New Year Prayer
Grant us enough time that we may be able to accomplish everything that you have tasked us to do. Like working so we have money to fund Mio’s chemo; time to squeeze that in between his rigorous chemo schedule; time to rest to brave the next day; time to continue being grateful; time to acknowledge that our problems are good problems; time to stop and think of….
How precious Mio’s cross is. Really, Mio’s turning six in April and I can’t imagine how we can celebrate his birthday without recognizing how wondrous it is that if falls two days after Easter. How do we send a message that the beauty of Mio’s existence is just as great as the meaning of Easter, of new life. A life that is renewed everyday. Most friends when asked how they’re kids are would answer they’re makulit, or how they’ve been doing in school… I have to answer each and everytime that he’s getting better. Everyday. My son is better than the day before. Like his disease is staple and he just has to get better. When you think about it, all kids are getting better everyday. Sometimes, the normal ones most parents have tend to look like they’re getting worse as they grow older but really. ALL kids get better everyday. Not just Mio.
Grant me too the strength to be patient. Grant this too upon my parents, those who day in and day out share the burden of raising Mio. In their old age, grant them the wisdom of grandparents to continue finding the joy in their apo. Sometimes during Mio’s chemo he’d be too demanding and would shout out of impatience himself. My Mom almost cried and prayed for the same virtue.
Grant me the willingness to believe that Mio will continue his healing with flying colors. His hair is as resilient as his soul and his doctor and the doctor’s secretary joke about it. But everyday that his hair is intact–thick, sweaty and trickling at the back of his neck–I find comfort that he has no reason to be scared.

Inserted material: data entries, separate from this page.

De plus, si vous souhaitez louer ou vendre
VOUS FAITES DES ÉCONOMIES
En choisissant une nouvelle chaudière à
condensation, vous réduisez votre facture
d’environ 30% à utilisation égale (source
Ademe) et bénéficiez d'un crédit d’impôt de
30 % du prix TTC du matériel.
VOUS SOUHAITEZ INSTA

I pray again for enough time. Enough time to spend with my son. So that when that time comes, that his hair will fall, or when his tummy hurts and his chest tightens, I will hear him complain instead of having to ask and be called “annoying” by my son for asking the same questions over the phone–grant me enough time so that I can be there and comfort him when the time comes that he will be scared when his hair falls.
If I can ask for more, maybe you can just save him his hair. He’s more handsome with it anyway.
Mio bald on his first year. Bagay ba?
I asked his doctor when he can go back to school because his math tutoring supplement is getting harder, he said. What can you expect, its supposed to be a supplement rather than his sole source of learning but often these days, I couldn’t find the time to teach him. The doctor said that June might be a good time, what with Mio’s fast recovery and positive response to the aggressive medicines. I am ellated at the thought that my son can go to school again, I don’t even mind if he’d have to endure his classmates constantly asking him if he’s sick because he has to wear a mask. Like when this little girl asked if he was sick, he bravely answered, “I have leukemia.” Brave or annoyed because the girl was bothering him from his busy playtime.
I pray that my son will always be sweet and find the joy in his life. He calls in busy and cries when his Cheetos are all eaten up. He draws me hearts and sad faces because of the many days I am out and at work. He asked me one idle afternoon, “Mom, when you were small, did you want to be a Makeup Artist or a Mommy?”
I said, “I wanted to be an artist so I studied well and I am one now. But no one gets to choose being a Mommy. Being a Mommy is a blessing, Anak.” I said, as if it was the wisest and wittiest thing I ever said. “What? How is that Mom?”
“Because God’s angels choose their Mommies when its time for them to go to earth and bless people. Like you chose Mom!” “Am I an angel, Mom?”
Dear Lord, I know you yourself would answer, YES. So please hear this Mommy’s prayer.
PS. Please keep me safe as I ride a plane out of town for another shoot while my son goes through chemo simultaneously. Keep me alive so I can come home to him safely. Thanks God!
PPS. Paki-lift narin po ang sandamakmak na trabaho since these are what needs to be done so I can help myself answer my own prayers.